**WHAT TO WORK ON**
Count the lines in the records below that contain "minimum". Reply with only the number.

- - -

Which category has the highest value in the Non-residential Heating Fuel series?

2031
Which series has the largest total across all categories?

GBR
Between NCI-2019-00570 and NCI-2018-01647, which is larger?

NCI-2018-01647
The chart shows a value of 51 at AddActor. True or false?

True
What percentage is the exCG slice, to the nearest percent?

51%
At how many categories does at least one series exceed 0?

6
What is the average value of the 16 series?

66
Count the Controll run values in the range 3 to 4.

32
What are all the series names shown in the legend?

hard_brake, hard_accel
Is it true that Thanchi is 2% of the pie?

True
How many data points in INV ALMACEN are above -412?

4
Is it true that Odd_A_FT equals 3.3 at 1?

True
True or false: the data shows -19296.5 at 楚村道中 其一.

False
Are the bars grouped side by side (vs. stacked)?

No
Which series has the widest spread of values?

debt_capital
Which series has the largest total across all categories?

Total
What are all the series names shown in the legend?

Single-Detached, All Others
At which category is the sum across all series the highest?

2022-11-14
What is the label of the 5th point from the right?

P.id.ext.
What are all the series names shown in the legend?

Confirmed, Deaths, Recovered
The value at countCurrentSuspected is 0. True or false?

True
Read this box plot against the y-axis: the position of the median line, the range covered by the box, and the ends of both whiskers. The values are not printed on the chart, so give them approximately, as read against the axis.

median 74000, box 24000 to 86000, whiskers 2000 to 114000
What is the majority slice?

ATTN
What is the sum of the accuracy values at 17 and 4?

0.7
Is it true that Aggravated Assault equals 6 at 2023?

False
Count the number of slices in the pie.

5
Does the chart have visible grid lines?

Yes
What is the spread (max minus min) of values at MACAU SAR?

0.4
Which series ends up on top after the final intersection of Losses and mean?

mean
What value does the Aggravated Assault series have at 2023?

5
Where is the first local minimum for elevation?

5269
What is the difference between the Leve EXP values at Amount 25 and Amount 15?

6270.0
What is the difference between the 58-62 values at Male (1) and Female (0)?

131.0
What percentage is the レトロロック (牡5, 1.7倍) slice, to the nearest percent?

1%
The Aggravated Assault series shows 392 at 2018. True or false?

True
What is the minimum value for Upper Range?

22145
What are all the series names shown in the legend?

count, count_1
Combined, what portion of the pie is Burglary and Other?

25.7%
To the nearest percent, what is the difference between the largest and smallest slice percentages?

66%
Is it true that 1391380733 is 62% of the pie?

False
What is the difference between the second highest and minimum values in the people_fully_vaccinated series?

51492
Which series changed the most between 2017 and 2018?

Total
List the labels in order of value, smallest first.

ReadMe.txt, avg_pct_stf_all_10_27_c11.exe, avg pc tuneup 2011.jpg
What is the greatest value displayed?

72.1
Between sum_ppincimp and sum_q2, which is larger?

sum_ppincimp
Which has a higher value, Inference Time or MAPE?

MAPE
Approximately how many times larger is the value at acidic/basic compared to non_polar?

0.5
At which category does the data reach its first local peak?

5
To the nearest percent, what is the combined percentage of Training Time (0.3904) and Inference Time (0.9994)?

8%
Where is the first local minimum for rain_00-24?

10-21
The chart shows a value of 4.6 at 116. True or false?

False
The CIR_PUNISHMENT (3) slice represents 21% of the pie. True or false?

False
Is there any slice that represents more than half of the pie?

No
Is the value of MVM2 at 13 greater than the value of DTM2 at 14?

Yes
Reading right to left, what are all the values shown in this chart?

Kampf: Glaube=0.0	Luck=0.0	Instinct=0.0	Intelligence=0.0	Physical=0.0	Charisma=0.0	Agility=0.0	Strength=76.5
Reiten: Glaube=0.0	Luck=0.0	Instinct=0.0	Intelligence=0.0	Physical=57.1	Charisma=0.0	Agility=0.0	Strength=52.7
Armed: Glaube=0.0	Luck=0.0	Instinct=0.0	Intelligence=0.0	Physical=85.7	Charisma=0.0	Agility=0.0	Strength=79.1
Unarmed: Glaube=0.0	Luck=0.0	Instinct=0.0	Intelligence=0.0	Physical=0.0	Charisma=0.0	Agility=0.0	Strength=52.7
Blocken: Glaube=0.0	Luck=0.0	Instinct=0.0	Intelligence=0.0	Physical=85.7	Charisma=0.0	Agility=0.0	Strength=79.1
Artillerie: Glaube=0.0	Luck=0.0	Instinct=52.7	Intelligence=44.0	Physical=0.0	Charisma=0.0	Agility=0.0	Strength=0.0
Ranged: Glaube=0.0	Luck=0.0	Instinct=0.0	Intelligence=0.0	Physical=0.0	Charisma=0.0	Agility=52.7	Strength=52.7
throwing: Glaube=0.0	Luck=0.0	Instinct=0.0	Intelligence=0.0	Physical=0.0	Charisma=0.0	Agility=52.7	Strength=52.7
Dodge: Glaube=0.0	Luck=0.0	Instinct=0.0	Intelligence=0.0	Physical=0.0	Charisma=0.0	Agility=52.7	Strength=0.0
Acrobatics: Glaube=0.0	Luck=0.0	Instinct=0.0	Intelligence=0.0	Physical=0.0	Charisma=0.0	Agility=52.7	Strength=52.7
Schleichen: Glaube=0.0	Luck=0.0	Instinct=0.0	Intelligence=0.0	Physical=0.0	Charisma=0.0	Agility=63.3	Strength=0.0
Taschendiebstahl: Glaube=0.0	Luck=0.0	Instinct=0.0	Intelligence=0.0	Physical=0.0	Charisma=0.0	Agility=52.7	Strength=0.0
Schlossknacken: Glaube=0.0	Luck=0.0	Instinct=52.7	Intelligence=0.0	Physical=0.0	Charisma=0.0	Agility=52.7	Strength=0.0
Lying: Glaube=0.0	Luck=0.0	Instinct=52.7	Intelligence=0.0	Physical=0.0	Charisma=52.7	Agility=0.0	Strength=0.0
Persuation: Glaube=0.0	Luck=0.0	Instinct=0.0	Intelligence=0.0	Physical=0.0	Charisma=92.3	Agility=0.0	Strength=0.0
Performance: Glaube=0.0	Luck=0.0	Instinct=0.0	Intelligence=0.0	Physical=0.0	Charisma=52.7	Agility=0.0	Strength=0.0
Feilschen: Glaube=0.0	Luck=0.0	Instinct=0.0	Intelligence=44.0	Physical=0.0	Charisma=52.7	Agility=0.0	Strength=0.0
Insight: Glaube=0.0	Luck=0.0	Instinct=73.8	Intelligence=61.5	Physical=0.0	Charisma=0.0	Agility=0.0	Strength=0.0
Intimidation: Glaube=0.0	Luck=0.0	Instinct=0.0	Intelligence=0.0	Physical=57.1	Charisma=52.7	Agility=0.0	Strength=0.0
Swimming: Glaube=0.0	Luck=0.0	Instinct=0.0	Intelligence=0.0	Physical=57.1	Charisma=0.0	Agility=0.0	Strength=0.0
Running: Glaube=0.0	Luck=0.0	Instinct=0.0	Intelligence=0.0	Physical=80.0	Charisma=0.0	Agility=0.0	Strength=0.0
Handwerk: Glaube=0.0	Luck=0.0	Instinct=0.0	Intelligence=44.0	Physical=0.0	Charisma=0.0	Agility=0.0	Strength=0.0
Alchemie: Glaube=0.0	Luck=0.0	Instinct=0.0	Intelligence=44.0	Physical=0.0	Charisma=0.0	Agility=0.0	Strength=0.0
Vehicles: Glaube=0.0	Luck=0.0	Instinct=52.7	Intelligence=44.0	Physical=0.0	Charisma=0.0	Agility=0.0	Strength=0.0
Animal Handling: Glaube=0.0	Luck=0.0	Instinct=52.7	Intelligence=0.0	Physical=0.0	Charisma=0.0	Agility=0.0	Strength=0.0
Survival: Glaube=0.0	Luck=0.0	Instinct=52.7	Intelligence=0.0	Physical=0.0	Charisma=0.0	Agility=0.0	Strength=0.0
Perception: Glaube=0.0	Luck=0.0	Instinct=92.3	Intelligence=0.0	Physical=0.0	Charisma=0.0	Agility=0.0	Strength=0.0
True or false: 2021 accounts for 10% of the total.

- - -

**TASK RESPONSE**
4